VCs are from Mars and CVCs are from Venus
Both VCs and CVCs invest in innovation but under different rules. As Nicolas Sauvage put it, “CVCs are about predictability, the distribution law. VCs look for high risk but high returns, the power law.” VCs chase outliers; CVCs seek strategic consistency.
Jody Thelander sees this tension as a design opportunity, not a divide. “There isn’t just one way,” she said. “It depends on what the goal of the CVC is and what the parent company wants.” Some aim for technology transfer and learning; others compete directly with VCs through long-term incentives like carried interest. Her advice is to start with purpose, then design compensation and governance to match.
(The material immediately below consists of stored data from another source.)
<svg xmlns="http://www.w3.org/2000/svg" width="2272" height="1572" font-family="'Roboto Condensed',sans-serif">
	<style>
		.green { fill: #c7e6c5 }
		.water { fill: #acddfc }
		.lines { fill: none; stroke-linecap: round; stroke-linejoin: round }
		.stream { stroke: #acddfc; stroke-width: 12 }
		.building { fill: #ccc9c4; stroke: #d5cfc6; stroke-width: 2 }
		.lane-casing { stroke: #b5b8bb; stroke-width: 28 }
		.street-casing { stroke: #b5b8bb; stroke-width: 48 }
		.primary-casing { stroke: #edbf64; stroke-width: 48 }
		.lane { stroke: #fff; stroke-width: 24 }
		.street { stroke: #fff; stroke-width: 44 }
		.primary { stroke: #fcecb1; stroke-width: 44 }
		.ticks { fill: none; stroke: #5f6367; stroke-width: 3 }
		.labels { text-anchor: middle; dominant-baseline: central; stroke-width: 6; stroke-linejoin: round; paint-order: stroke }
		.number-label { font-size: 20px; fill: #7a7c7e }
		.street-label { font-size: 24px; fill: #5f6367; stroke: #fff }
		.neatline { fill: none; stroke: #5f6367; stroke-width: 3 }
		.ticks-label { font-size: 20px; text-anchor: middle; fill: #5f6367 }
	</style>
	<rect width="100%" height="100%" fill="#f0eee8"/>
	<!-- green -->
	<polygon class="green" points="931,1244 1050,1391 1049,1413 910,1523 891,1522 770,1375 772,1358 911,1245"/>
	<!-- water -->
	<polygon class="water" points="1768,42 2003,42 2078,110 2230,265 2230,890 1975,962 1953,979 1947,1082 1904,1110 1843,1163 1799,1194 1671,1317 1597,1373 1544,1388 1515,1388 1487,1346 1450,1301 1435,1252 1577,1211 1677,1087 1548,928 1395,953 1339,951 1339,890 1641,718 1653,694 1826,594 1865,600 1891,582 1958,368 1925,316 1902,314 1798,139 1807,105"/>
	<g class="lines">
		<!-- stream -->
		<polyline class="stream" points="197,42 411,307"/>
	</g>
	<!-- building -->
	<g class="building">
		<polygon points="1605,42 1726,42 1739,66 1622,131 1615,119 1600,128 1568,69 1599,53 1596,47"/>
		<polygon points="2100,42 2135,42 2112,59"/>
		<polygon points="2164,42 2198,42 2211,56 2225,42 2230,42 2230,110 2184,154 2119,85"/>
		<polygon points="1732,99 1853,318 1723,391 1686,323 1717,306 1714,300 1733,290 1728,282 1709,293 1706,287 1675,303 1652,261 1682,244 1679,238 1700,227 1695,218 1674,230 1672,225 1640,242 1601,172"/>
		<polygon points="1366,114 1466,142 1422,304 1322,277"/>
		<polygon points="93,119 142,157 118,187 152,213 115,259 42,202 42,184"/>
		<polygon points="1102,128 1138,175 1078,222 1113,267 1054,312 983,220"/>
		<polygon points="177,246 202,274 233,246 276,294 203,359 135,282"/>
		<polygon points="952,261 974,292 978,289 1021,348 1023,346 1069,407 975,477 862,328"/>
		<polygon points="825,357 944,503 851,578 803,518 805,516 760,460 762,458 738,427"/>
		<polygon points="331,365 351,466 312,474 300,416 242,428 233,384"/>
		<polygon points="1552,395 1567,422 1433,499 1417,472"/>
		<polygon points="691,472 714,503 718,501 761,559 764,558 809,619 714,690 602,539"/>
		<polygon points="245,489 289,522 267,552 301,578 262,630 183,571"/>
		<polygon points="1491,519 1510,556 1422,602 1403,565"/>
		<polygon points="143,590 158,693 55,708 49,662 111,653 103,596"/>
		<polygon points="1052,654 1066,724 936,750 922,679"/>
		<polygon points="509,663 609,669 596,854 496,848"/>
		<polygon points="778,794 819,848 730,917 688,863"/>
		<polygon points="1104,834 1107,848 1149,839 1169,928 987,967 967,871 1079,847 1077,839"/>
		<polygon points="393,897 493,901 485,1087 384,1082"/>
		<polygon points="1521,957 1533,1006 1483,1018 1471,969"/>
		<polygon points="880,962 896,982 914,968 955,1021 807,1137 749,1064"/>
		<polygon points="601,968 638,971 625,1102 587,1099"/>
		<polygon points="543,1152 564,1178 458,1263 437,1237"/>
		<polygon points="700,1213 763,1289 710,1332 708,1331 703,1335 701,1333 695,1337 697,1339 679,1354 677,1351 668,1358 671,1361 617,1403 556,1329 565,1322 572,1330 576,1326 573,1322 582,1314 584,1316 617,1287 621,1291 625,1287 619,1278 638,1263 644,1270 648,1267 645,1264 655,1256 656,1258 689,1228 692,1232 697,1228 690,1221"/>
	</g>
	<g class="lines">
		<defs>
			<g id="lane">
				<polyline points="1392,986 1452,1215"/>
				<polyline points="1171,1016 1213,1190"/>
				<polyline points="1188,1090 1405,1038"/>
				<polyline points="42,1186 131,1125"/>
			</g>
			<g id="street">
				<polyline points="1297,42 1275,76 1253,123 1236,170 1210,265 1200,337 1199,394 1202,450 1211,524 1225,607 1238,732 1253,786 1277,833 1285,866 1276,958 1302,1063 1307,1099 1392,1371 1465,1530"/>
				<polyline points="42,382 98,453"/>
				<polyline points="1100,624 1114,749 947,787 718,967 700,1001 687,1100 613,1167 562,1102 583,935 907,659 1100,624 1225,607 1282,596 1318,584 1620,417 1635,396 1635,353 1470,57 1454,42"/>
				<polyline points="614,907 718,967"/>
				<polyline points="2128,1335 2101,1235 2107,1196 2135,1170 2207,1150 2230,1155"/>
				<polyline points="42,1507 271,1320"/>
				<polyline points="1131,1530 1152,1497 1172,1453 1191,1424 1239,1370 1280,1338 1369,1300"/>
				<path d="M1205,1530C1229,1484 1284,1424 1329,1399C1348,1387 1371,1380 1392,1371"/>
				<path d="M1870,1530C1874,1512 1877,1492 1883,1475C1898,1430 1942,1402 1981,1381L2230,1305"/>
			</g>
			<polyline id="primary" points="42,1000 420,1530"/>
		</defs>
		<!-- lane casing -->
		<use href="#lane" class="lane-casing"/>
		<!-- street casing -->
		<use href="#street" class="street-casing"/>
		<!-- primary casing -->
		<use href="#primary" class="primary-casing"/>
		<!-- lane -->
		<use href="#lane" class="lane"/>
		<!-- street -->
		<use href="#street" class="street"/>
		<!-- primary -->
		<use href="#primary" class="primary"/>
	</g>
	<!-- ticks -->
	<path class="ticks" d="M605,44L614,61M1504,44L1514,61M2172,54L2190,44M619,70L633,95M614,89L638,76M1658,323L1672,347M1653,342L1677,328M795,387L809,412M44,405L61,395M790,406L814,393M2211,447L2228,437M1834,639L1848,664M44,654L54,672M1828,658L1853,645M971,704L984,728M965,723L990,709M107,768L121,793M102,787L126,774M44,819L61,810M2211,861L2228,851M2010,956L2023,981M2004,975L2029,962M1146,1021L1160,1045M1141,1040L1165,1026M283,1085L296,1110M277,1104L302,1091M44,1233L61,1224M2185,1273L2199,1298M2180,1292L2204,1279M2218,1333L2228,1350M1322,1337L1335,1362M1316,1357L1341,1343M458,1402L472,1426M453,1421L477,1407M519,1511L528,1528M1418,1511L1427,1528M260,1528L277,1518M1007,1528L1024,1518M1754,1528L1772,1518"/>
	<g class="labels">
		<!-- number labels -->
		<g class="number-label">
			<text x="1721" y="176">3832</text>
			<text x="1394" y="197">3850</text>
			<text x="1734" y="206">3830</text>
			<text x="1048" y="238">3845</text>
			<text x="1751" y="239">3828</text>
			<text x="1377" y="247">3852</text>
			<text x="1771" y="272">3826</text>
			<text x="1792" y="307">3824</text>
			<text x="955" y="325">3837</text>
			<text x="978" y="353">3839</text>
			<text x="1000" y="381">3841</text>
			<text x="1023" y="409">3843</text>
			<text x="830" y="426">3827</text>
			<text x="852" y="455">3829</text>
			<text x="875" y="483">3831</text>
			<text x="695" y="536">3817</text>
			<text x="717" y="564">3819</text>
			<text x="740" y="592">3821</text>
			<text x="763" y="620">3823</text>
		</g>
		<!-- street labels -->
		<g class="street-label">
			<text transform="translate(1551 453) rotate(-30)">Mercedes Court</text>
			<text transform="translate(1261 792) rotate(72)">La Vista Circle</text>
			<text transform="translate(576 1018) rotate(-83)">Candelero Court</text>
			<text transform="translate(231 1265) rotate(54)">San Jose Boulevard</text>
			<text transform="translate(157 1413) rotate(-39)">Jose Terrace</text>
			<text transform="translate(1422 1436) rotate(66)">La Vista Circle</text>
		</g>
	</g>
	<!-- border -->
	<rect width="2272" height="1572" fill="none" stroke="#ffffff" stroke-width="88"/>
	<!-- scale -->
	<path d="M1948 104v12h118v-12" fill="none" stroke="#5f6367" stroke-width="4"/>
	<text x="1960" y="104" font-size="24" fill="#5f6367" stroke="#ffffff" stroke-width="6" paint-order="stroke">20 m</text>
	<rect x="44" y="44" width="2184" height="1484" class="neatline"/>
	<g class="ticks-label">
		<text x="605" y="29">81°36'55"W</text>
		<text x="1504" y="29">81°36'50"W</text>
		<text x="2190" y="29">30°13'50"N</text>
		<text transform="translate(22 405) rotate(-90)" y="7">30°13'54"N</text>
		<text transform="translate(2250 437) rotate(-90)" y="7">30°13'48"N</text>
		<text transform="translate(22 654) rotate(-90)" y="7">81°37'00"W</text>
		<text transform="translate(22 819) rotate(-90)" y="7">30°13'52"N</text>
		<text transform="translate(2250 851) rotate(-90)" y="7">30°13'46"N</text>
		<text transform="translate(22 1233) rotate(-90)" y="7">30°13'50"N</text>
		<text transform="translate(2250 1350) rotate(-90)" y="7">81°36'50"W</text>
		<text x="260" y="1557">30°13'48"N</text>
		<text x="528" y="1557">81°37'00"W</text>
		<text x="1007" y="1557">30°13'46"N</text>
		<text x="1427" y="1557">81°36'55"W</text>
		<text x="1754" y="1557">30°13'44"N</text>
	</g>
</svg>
Designing Compensation for Autonomy and Alignment
Designing a CVC’s compensation system is ultimately about independence, alignment, and education—ensuring your mission, incentives, and corporate expectations all move in the same direction.
Autonomy is a design choice. As Jody Thelander noted, “It’s very hard for a CVC to be sustainable if they just have the comp structure from the parent company.” The more independent the vehicle—off-balance-sheet, with its own fund and mandate—the easier it becomes to tie incentives to portfolio success and attract true investors rather than corporate managers.
Hiring follows a mandate. Nicolas Sauvage, as a CVC founder, advises weighting insiders heavily (two-thirds or more) when your goal is exploitation of existing businesses, and flipping that ratio for exploration of new categories. Once outside investors join, they bring market expectations—and broader notions of performance and pay.
Translate for the mothership. Corporate HR understands benchmarks and bands, not carry models. Thelander stresses using familiar metrics like percentiles, geographies, and job levels to explain compensation levers and avoid confusion.
And finally, lawyer up early. Don’t assume details will work themselves out. Define caps, vesting, liquidity triggers, and “presence-to-win” rules upfront. As Thelander cautioned, redoing an incentive plan midstream costs far more than building it right the first time.
The Long Game of Incentives
On long-term incentives, Jody laid out the spectrum succinctly:
- Corporate stock (classic corporate LTIs)
- Shadow/phantom/synthetic carry (tied to portfolio performance or specific exits)
- True carry (a direct participation in portfolio returns)
Nothing about this is fast. “Carried interest vesting times now are heading up more than 10 years,” she noted. And design details matter, not just for motivation, but for optics at the mothership. “You have to be careful that the CVC… wasn’t bringing in more returns than the actual parent company,” she cautioned. Caps and clarity prevent culture clashes.
Looking Ahead: Bullish on CVCs With Better Design
As CVCs mature, clarity and rigor matter. Thelander’s data enforces leveling, validates outliers, and tracks real impact like board participation that turns corporates into founder-friendly allies. Portfolio CEOs value corporates that deliver expertise, not just capital. Her advice to founders: ask the CVC’s true goal and ensure alignment from the start.
Jody is upbeat about the next decade. CVCs “are going to continue to be a very important part of the investment ecosystem,” she said, delivering an “end-to-end solution” for portfolio companies that many traditional funds now try to emulate. They are going to increasingly become bigger players as they return and extract more value from their parent companies. The difference between promise and performance will hinge on thoughtful design: mandates that match the times; incentives that match the mandate; and autonomy sufficient to recruit, decide, and deliver.